◆ Page excerpt
++++++++++
[jira] [Comment Edited] (SPARK-10789) Cluster mode SparkSubmit classpath only includes Spark assembly

2015-12-29 Thread Jonathan Kelly (JIRA)

[ 
https://issues.apache.org/jira/browse/SPARK-10789?page=com.atlassian.jira.plugin.system.issuetabpanels:comment-tabpanel=15074225#comment-15074225
 ] 

Jonathan Kelly edited comment on SPARK-10789 at 12/29/15 8:13 PM:
--

Yes, using this patch requires a rebuild. If you are using Spark on YARN, the 
Spark assembly should only need to be on the master node, but yes, you'd need 
to distribute the new assembly across your cluster if you are using Spark 
Standalone.

Also, yes, the spark.{driver,executor}.extra{ClassPath,Library} lets you 
distribute extra jar and so files without a rebuild, but the point of this JIRA 
issue is that spark.driver.extraClassPath takes effect with client deploy-mode 
but not cluster deploy-mode. This means that if you need any extra jars for 
accessing a custom Hadoop FileSystem to get the application jar (e.g., EMRFS), 
they'll either need to be included in the Spark assembly jar, or you'll need 
this patch.
++++++++++
◆ Dataset entries
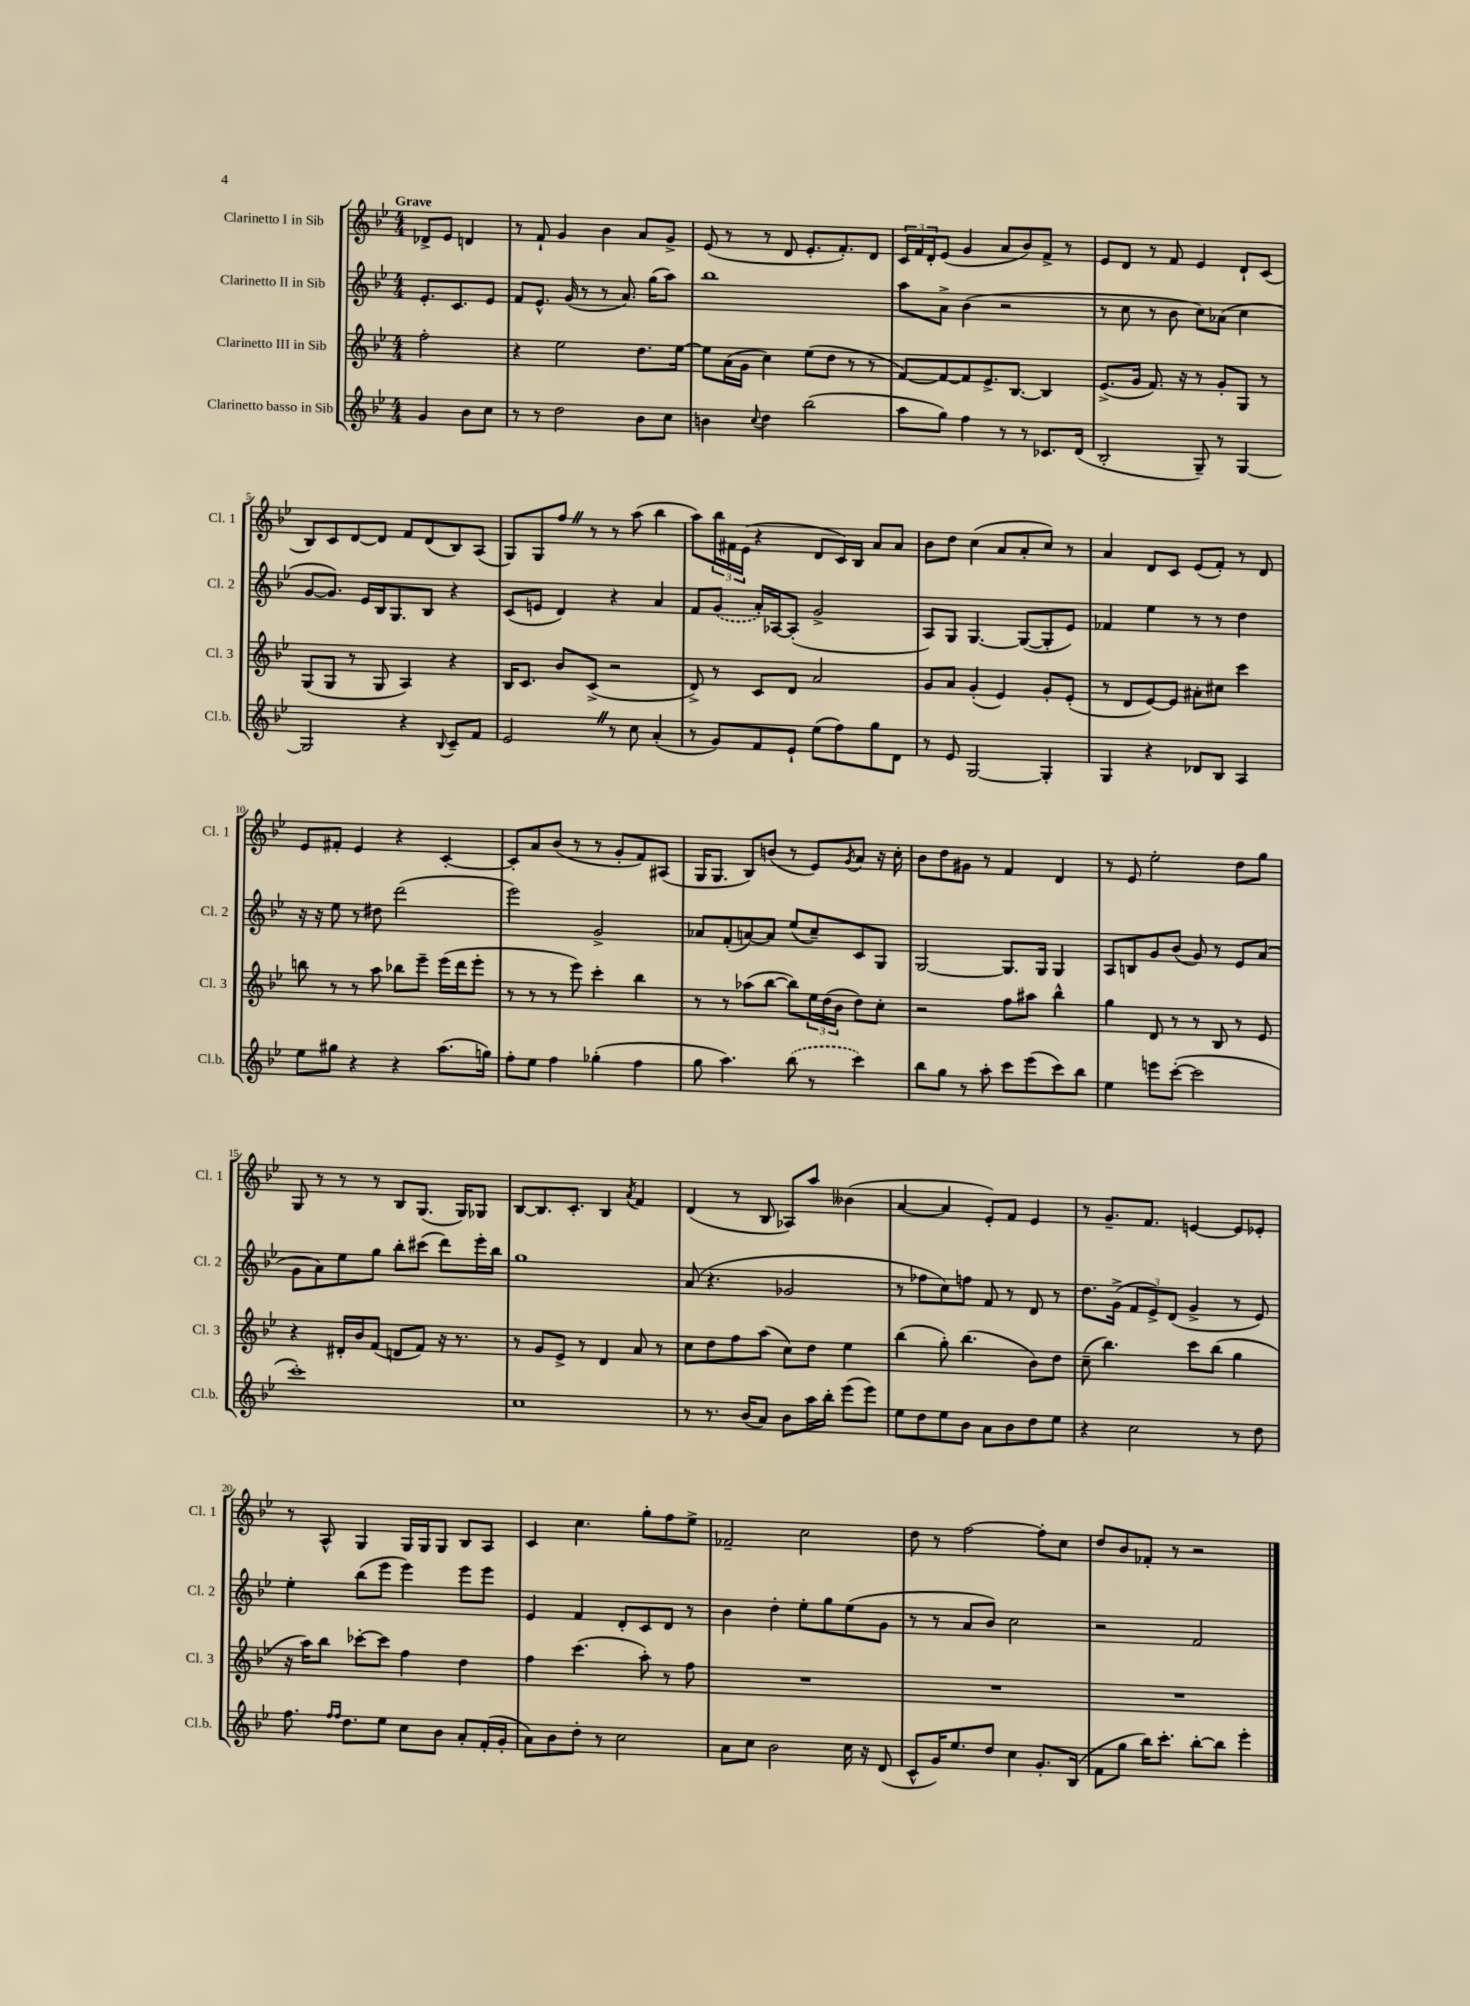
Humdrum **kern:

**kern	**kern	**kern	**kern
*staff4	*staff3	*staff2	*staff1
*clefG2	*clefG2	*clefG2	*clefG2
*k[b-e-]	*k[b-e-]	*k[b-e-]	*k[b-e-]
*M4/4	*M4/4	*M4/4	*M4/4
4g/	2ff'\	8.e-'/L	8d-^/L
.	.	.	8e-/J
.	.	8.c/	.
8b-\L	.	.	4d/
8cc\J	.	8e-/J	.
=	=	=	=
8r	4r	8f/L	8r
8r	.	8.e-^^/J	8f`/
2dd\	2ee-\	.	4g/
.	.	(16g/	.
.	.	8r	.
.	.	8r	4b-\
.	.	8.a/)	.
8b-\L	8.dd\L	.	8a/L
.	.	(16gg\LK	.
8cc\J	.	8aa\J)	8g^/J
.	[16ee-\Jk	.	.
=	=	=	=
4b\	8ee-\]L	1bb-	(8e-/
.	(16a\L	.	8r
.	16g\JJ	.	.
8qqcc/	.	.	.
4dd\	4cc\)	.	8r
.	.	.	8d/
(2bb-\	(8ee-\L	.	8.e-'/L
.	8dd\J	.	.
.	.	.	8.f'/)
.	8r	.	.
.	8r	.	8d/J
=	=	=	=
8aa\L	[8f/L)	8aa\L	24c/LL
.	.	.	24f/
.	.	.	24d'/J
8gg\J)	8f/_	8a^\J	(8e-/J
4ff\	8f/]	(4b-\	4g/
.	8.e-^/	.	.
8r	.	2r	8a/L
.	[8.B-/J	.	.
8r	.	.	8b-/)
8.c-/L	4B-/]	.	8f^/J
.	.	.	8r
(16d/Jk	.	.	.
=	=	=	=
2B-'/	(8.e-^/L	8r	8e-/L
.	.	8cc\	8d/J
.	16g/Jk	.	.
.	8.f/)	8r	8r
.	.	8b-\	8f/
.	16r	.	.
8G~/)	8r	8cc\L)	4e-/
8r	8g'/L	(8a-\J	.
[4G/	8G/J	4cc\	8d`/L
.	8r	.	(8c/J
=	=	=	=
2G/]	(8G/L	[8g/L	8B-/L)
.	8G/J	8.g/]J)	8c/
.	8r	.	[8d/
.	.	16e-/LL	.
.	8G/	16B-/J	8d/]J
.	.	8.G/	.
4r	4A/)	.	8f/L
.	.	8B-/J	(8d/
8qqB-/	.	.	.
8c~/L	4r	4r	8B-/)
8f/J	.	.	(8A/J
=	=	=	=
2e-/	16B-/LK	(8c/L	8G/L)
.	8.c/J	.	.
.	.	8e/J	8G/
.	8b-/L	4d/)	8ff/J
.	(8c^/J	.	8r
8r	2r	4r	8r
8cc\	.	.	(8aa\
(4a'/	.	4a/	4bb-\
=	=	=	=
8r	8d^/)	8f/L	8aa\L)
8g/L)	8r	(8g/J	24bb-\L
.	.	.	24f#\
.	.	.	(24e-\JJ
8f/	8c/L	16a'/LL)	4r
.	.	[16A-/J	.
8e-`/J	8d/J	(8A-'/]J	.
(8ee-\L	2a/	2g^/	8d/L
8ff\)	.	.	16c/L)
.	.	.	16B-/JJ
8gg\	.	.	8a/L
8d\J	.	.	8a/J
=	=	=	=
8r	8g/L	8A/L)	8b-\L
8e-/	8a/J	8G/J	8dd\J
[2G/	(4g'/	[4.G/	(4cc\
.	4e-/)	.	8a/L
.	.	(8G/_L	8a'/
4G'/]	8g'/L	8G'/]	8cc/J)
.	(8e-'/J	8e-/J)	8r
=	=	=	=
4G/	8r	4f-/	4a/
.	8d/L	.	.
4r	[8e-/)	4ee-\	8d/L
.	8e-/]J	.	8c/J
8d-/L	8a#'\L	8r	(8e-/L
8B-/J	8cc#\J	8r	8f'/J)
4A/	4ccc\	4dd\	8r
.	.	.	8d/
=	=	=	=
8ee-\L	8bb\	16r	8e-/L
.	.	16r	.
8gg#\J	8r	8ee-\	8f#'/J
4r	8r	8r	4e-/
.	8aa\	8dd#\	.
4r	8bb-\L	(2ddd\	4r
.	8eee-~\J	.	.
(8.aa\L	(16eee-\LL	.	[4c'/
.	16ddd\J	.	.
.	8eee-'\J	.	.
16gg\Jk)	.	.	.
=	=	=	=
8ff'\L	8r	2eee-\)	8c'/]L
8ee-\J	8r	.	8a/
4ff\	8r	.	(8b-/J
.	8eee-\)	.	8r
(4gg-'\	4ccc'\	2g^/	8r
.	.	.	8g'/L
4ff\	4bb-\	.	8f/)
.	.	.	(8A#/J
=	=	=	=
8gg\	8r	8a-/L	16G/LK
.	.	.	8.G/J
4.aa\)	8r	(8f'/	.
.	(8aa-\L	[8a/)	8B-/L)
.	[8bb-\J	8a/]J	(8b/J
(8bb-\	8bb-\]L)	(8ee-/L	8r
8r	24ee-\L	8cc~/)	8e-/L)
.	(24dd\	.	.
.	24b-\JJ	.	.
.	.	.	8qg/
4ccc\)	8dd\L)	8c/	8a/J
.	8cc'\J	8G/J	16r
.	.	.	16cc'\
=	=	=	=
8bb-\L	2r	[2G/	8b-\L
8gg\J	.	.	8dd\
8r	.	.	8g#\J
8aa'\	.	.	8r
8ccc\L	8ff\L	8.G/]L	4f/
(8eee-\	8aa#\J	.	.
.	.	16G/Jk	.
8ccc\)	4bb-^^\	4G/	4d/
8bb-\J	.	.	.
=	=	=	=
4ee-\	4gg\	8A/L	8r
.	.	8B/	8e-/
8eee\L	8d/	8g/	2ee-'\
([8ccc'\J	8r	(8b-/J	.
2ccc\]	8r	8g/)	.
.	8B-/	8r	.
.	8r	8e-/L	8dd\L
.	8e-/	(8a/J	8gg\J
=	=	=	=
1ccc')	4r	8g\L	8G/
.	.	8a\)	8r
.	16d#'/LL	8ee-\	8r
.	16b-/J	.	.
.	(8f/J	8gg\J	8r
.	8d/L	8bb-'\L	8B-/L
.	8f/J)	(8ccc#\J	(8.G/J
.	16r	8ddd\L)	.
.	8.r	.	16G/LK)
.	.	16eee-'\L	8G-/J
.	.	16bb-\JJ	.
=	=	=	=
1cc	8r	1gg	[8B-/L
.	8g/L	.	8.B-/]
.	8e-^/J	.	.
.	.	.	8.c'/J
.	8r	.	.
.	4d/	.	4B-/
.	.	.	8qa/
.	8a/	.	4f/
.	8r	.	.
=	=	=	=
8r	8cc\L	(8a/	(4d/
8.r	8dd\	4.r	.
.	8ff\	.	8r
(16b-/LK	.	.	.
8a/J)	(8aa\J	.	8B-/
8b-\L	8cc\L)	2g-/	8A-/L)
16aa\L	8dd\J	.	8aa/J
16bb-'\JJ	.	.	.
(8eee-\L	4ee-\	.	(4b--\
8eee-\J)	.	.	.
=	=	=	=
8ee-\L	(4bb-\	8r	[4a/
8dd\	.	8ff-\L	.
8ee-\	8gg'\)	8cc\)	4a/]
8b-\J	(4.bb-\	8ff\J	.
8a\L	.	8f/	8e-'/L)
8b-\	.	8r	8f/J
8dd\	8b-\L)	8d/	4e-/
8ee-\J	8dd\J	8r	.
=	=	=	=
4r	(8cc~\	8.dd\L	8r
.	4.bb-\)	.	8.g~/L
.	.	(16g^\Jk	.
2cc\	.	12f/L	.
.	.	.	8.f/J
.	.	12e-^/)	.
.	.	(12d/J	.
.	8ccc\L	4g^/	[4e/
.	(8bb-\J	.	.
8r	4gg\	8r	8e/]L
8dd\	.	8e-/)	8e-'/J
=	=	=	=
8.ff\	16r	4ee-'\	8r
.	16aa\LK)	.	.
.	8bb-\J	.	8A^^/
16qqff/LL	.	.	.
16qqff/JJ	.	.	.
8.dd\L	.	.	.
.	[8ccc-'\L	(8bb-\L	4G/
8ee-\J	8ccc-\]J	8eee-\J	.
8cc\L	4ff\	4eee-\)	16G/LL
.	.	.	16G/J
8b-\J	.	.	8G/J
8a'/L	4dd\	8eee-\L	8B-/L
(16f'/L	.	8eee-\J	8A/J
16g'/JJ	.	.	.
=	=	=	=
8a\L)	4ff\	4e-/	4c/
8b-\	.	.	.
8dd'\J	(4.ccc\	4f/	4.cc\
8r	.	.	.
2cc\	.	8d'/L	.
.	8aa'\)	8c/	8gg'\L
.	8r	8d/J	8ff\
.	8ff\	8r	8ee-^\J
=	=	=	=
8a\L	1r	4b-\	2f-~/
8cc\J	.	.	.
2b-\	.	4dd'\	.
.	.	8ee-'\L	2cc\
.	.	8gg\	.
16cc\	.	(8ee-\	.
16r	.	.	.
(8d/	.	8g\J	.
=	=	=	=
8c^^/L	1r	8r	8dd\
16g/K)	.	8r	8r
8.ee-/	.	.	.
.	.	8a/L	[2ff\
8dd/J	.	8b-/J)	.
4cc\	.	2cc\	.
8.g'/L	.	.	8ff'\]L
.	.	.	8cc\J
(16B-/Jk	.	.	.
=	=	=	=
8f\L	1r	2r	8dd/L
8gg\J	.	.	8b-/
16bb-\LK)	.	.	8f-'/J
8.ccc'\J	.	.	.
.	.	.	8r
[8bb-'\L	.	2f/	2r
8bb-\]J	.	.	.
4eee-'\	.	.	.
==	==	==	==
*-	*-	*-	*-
++++++++++
◆ Directions
1) Quote the JIRA comment exactly, starting at "Yes, using this" and ending at "Standalone.".
2) According to the JIRA comment, where does the Spark assembly need to be if you are using Spark on YARN?
The entries are a separate set of material from the JIRA comment.

◆ Task-by-task results
1)
Yes, using this patch requires a rebuild. If you are using Spark on YARN, the 
Spark assembly should only need to be on the master node, but yes, you'd need 
to distribute the new assembly across your cluster if you are using Spark 
Standalone.

2) Only on the master node.